Again, great product, just a minor issue (and a few questions) that I am sure you can help me fix...

One of my sites is now 143,000 urls big and the sitemap gen takes about 50-60 hours to run.
It seems to be timing out and stops running at about every 24 hours.  I can easily resume it, but I do not want to have to babysit it..., I just want it to run without stoping.
Is there something in the php.ini I need to change.

I was forced to set the memory to 768M in the php.ini file, as the gen was running out of memory at anything less than 512m.  This seems like a lot of memory to use.  Is this normal?

Is chmod-ing the sitemap.xml (or any other file) to write from the public safe?  My netword admin thinks not.  Please explain in detail so I can explain this to him.  He wants me to hide the sitemap.xml file in a hidden directory and only tell Google where it is.

Your thoughts?

Thanks,
Dan
Re: Sitemap Gen timing out, memory issue, chmod question
« Reply #1 on: February 12, 2008, 10:48:07 PM »
Hello,

1. it is suggested to execute sitemap generator in command line for large sites to avoid timeouts. Also, you can setup a cron job for sitemap generator and it will be automatically resumed next time the scheduled task is executed.

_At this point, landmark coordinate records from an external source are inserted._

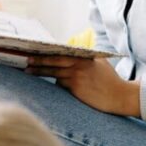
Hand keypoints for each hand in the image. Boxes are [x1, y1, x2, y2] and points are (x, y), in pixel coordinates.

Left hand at [25, 56, 140, 116]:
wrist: (120, 96)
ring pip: (54, 73)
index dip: (47, 52)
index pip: (62, 53)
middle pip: (54, 61)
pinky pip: (61, 85)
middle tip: (26, 60)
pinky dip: (57, 84)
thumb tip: (70, 56)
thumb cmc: (110, 80)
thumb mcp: (99, 64)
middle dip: (38, 60)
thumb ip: (85, 59)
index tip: (35, 50)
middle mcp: (79, 65)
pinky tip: (50, 85)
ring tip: (27, 71)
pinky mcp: (76, 88)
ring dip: (40, 72)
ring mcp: (77, 77)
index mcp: (84, 57)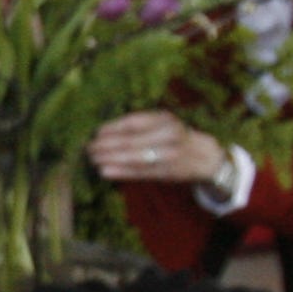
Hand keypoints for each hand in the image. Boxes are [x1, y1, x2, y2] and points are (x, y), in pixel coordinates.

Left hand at [87, 111, 226, 188]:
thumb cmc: (174, 137)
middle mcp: (169, 134)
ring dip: (109, 159)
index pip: (133, 122)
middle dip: (106, 145)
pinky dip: (121, 172)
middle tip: (88, 148)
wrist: (204, 156)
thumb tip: (103, 130)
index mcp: (164, 119)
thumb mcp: (161, 123)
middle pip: (130, 140)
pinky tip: (105, 172)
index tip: (94, 133)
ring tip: (93, 160)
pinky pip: (140, 172)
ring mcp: (170, 154)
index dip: (111, 128)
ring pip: (133, 157)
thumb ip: (139, 125)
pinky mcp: (168, 172)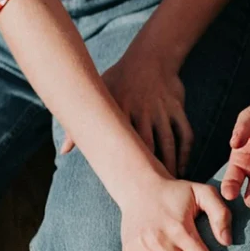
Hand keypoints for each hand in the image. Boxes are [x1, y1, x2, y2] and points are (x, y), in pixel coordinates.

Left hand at [63, 51, 192, 177]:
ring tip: (168, 185)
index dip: (126, 167)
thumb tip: (64, 151)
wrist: (151, 56)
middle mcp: (143, 111)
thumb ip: (79, 125)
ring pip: (169, 143)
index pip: (122, 144)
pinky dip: (185, 152)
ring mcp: (162, 110)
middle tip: (149, 193)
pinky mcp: (178, 109)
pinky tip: (182, 166)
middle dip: (151, 171)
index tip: (125, 188)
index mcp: (120, 110)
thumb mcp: (99, 93)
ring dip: (170, 165)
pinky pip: (186, 134)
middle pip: (148, 147)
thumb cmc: (119, 78)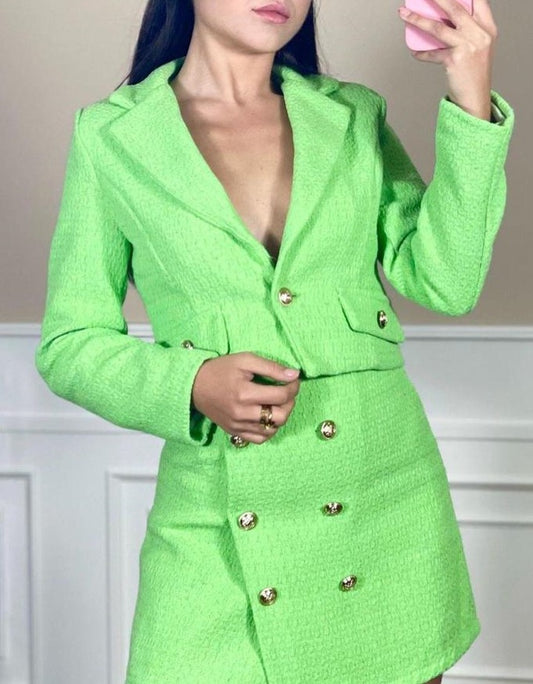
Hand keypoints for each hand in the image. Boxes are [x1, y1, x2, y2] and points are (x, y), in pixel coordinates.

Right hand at [192, 352, 300, 443]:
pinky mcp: (234, 432)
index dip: (293, 387)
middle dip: (290, 403)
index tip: (293, 380)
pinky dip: (269, 430)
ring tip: (278, 404)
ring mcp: (238, 425)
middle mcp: (242, 413)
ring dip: (282, 416)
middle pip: (280, 416)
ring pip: (272, 429)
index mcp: (245, 393)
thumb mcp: (245, 360)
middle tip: (287, 392)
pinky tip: (268, 417)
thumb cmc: (220, 370)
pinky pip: (260, 439)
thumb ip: (271, 367)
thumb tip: (294, 375)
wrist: (194, 385)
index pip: (281, 396)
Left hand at [398, 0, 498, 119]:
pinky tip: (415, 52)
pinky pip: (432, 53)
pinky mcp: (454, 60)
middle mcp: (479, 35)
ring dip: (417, 19)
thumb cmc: (474, 74)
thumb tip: (444, 18)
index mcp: (488, 29)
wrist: (475, 98)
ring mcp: (467, 47)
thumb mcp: (478, 47)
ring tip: (404, 14)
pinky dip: (421, 53)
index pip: (479, 2)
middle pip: (455, 8)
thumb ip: (468, 31)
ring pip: (438, 28)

2.in most cases it is possible (and suggested) to use "Do not parse" and "Exclude URLs" options to filter out the noise content pages and reduce the memory usage.

3. sitemap.xml is not an executable file, so it's safe to have it writable. Also, Google requires to put sitemap in topmost directory, so you cannot move it into a subfolder. But you can change the filename (to say mysitemap432432.xml) if you wish.